[TASK DESCRIPTION]
Reproduce every line of text in the data below without any changes, and leave the pictures out of your answer.

[TASK INPUT]
· · · ·

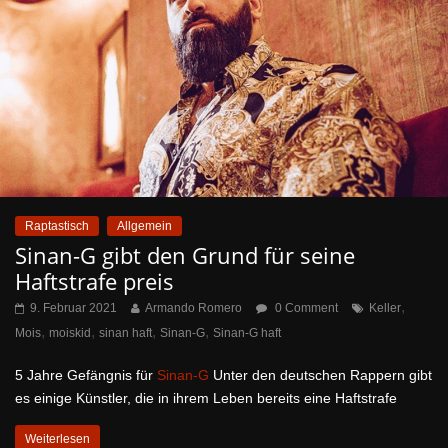
Raptastisch
Allgemein
Sinan-G gibt den Grund für seine
Haftstrafe preis
,
9. Februar 2021
Armando Romero
0 Comment
Keller
,
,
,
,
Mois
moiskid
sinan haft
Sinan-G
Sinan-G haft
5 Jahre Gefängnis für
Sinan-G
Unter den deutschen Rappern gibt
es einige Künstler, die in ihrem Leben bereits eine Haftstrafe
Weiterlesen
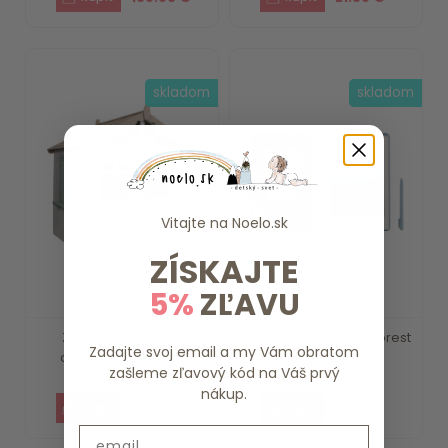
skladom
skladom
Vitajte na
Noelo.sk
ZÍSKAJTE
5%
ZĽAVU
Záhradný domček
Kresliaci tablet Blue Forest
Zadajte svoj email a my Vám obratom
drevený Little Dutch
Friends ...
zašleme zľavový kód na Váš prvý
nákup.
375.59 €
15.79 €
Email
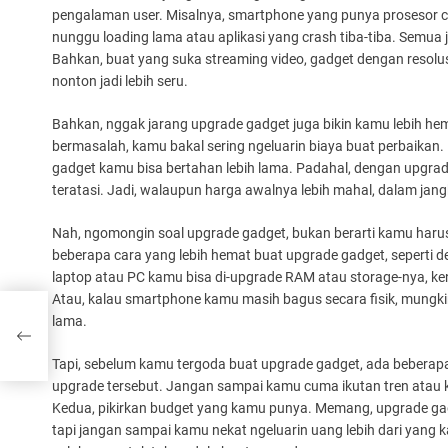
pengalaman user. Misalnya, smartphone yang punya prosesor cep
nunggu loading lama atau aplikasi yang crash tiba-tiba. Semua j
Bahkan, buat yang suka streaming video, gadget dengan resolusi
nonton jadi lebih seru.
Bahkan, nggak jarang upgrade gadget juga bikin kamu lebih hema
bermasalah, kamu bakal sering ngeluarin biaya buat perbaikan. 
gadget kamu bisa bertahan lebih lama. Padahal, dengan upgrade
teratasi. Jadi, walaupun harga awalnya lebih mahal, dalam jang
Nah, ngomongin soal upgrade gadget, bukan berarti kamu harus l
beberapa cara yang lebih hemat buat upgrade gadget, seperti 
laptop atau PC kamu bisa di-upgrade RAM atau storage-nya, ke
Atau, kalau smartphone kamu masih bagus secara fisik, mungki
lama.
Tapi, sebelum kamu tergoda buat upgrade gadget, ada beberapa
upgrade tersebut. Jangan sampai kamu cuma ikutan tren atau k
Kedua, pikirkan budget yang kamu punya. Memang, upgrade gadg
tapi jangan sampai kamu nekat ngeluarin uang lebih dari yan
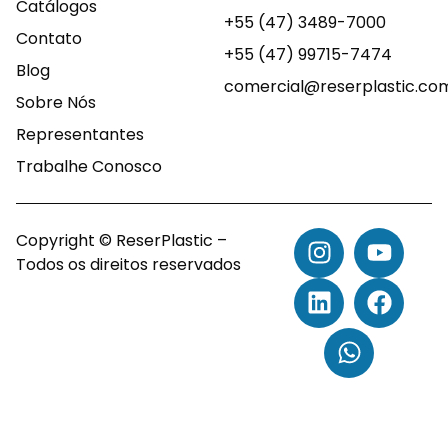
Catálogos
+55 (47) 3489-7000
Contato
+55 (47) 99715-7474
Blog
comercial@reserplastic.co
Sobre Nós
Representantes
Trabalhe Conosco
Copyright © ReserPlastic –
Todos os direitos reservados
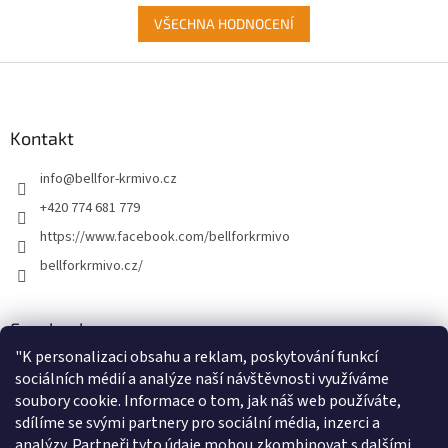
VŠECHNA HODNOCENÍ
Z
á
p
a
Kontakt
t
info
@
bellfor-krmivo.cz
í
+420 774 681 779
https://www.facebook.com/bellforkrmivo
bellforkrmivo.cz/
Facebook
"
K personalizaci obsahu a reklam, poskytování funkcí
sociálních médií a analýze naší návštěvnosti využíváme
soubory cookie. Informace o tom, jak náš web používáte,
Instagram
sdílíme se svými partnery pro sociální média, inzerci a
analýzy. Partneři tyto údaje mohou zkombinovat s dalšími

· · · ·

[RESULT OF THIS EXERCISE]
Raptastisch
Allgemein
Sinan-G gibt den Grund für seine
Haftstrafe preis
,
9. Februar 2021
Armando Romero
0 Comment
Keller
,
,
,
,
Mois
moiskid
sinan haft
Sinan-G
Sinan-G haft
5 Jahre Gefängnis für
Sinan-G
Unter den deutschen Rappern gibt
es einige Künstler, die in ihrem Leben bereits eine Haftstrafe
Weiterlesen
skladom
skladom
Vitajte na
Noelo.sk
ZÍSKAJTE
5%
ZĽAVU
Záhradný domček
Kresliaci tablet Blue Forest
Zadajte svoj email a my Vám obratom
drevený Little Dutch
Friends ...
zašleme zľavový kód na Váš prvý
nákup.
375.59 €
15.79 €
Email
pengalaman user. Misalnya, smartphone yang punya prosesor cep
nunggu loading lama atau aplikasi yang crash tiba-tiba. Semua j
Bahkan, buat yang suka streaming video, gadget dengan resolusi
nonton jadi lebih seru.
Bahkan, nggak jarang upgrade gadget juga bikin kamu lebih hema
bermasalah, kamu bakal sering ngeluarin biaya buat perbaikan. 
gadget kamu bisa bertahan lebih lama. Padahal, dengan upgrade
teratasi. Jadi, walaupun harga awalnya lebih mahal, dalam jang
Nah, ngomongin soal upgrade gadget, bukan berarti kamu harus l
beberapa cara yang lebih hemat buat upgrade gadget, seperti 
laptop atau PC kamu bisa di-upgrade RAM atau storage-nya, ke
Atau, kalau smartphone kamu masih bagus secara fisik, mungki
lama.
Tapi, sebelum kamu tergoda buat upgrade gadget, ada beberapa
upgrade tersebut. Jangan sampai kamu cuma ikutan tren atau k
Kedua, pikirkan budget yang kamu punya. Memang, upgrade gadg
tapi jangan sampai kamu nekat ngeluarin uang lebih dari yan
Catálogos
+55 (47) 3489-7000
Contato
+55 (47) 99715-7474
Blog
comercial@reserplastic.co
Sobre Nós
Representantes
Trabalhe Conosco
Copyright © ReserPlastic –
Todos os direitos reservados
VŠECHNA HODNOCENÍ
Z
á
p
a
Kontakt
t
info
@
bellfor-krmivo.cz
í
+420 774 681 779
https://www.facebook.com/bellforkrmivo
bellforkrmivo.cz/
Facebook
"
K personalizaci obsahu a reklam, poskytování funkcí
sociálních médií a analýze naší návštěvnosti využíváme
soubory cookie. Informace o tom, jak náš web používáte,
Instagram
sdílíme se svými partnery pro sociální média, inzerci a
analýzy. Partneři tyto údaje mohou zkombinovat s dalšími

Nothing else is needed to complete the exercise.